The Netherlands Becomes First Country to Legalize Same-Sex Marriage for Heir-Apparents
The prime minister of the Netherlands has announced that Dutch royals are now allowed to marry someone of the same sex without having to give up their royal position, reports BBC News.
Prime Minister Mark Rutte stated the current heir to the throne, Princess Amalia, could marry someone of any sex without having to give up her throne. According to The Associated Press, the Netherlands was the first country to legalize same-sex marriage on April 1, 2001. Despite this, it was still not legal for royals to marry a same-sex partner until the decree, as the Dutch constitution states that a king or queen can only be succeeded by a “lawful descendent,” The Guardian explains. In same-sex couples, any child and potential heir would have to either be adopted or conceived through the use of a sperm donor or surrogate.
At this point in the drafting of the new legalization, it is unclear how an adopted child or child conceived with a sperm donor or surrogate would fit into the line of succession, with Rutte calling the situation, “frightfully complicated.” The current results of the new legalization are completely hypothetical.
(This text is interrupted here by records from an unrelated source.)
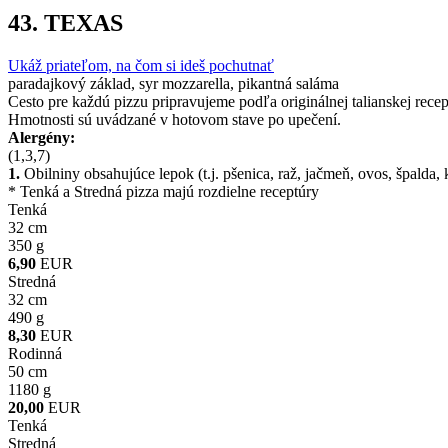
43.
TEXAS
Ukáž priateľom, na čom si ideš pochutnať
paradajkový základ, syr mozzarella, pikantná saláma
Cesto pre každú pizzu pripravujeme podľa originálnej talianskej recep
Hmotnosti sú uvádzané v hotovom stave po upečení.
Alergény:
(1,3,7)
1.
Obilniny obsahujúce lepok (t.j. pšenica, raž, jačmeň, ovos, špalda,
* Tenká a Stredná pizza majú rozdielne receptúry
Tenká
32 cm
350 g
6,90
EUR
Stredná
32 cm
490 g
8,30
EUR
Rodinná
50 cm
1180 g
20,00
EUR
Tenká
Stredná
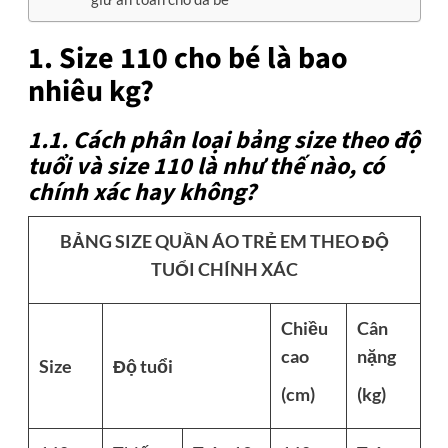
1. Size 110 cho bé là bao
nhiêu kg?
1.1. Cách phân loại bảng size theo độ
tuổi và size 110 là như thế nào, có
chính xác hay không?
BẢNG SIZE QUẦN ÁO TRẺ EM THEO ĐỘ
TUỔI CHÍNH XÁC
Chiều
Cân
cao
nặng
Size
Độ tuổi
(cm)
(kg)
According to The Guardian, the prime minister told Dutch TV that “[We’ll] cross that bridge if we come to it.”
The initial statement to legalize the royal ability to marry a same-sex partner came as a response to a Dutch political lawyer’s book, Amalia, Duty Calls, which came out this past summer. The book raised the question of what would happen if Princess Amalia chose a same-sex partner. The Washington Post reports, however, that Amalia herself has not said anything regarding the matter or her own personal life. No one in the public press has been speculating about Amalia’s personal life, either.
Amalia will turn 18 in December and start her university career soon. The Guardian continues that she decided earlier this year that she would not be accepting the annual royal student income once she turns 18, because it would make her feel “uncomfortable.”
These new laws in the Netherlands and Amalia’s attitude towards her student allowance shows a new trend of young royals breaking tradition. Meghan Markle and Prince Harry of the British Royal family have come under lots of public scrutiny for their non-traditional actions, most notably leaving the royal family, as BBC News reports. The couple have also been very public supporters of the LGBTQ+ community, repeatedly saying they would put LGBTQ+ issues at the forefront of their work. In addition, Prince Harry’s older brother, Prince William, was awarded the Straight Ally award at the annual British LGBT Awards in 2017.
Historically, royal families have not been welcoming to members who were LGBTQ+. Many royals throughout history have had to hide their sexuality, with many taking their secret to the grave. NBC News describes that King Umberto II of Italy, successor to Mussolini, was outed by the media in an attempt to discredit him. The attempt worked, as 34 days after he was outed, the public voted to abolish monarchy in Italy.
More recently, Spanish Duchess Luisa Isabel Alvarez de Toledo married a younger woman on her deathbed in 2008, reports The Washington Post. The New York Times adds that upon coming out in 2006, Indian Prince Manvendra Singh Gohil experienced significant backlash, as people burned effigies in his hometown, his mother tried to disown him, and he received death threats.
The British royal family celebrated their first gay marriage in 2016 between Lord Mountbatten and his now husband, James Coyle, as NBC News describes. Lord Mountbatten is Queen Elizabeth II’s third cousin once removed and Queen Victoria’s great-great-great grandson. This was a monument of social change for the British Royal family’s attitude towards homosexuality. The wedding also occurred a month after Prince Harry and Meghan Markle’s wedding, another turning point for the British royal family. Though these actions show significant social shifts, Lord Mountbatten was not an heir to the throne, a vastly different scenario to many members of the royal family.
While the Netherlands have made great progress towards acceptance for all LGBTQ+ people, there is still a ways to go. As of April 1, 2021, the 20-year anniversary of the Netherlands legalizing gay marriage, only 28 countries and the self-governing nation of Taiwan have legalized gay marriage, according to The Associated Press. This means that only 15 percent of the world population can legally enter a gay marriage.
The Netherlands has continued to pave the way for LGBTQ+ equality. While traditions in royal families around the world have begun to relax, there is still a long way to go on the front of marriage equality.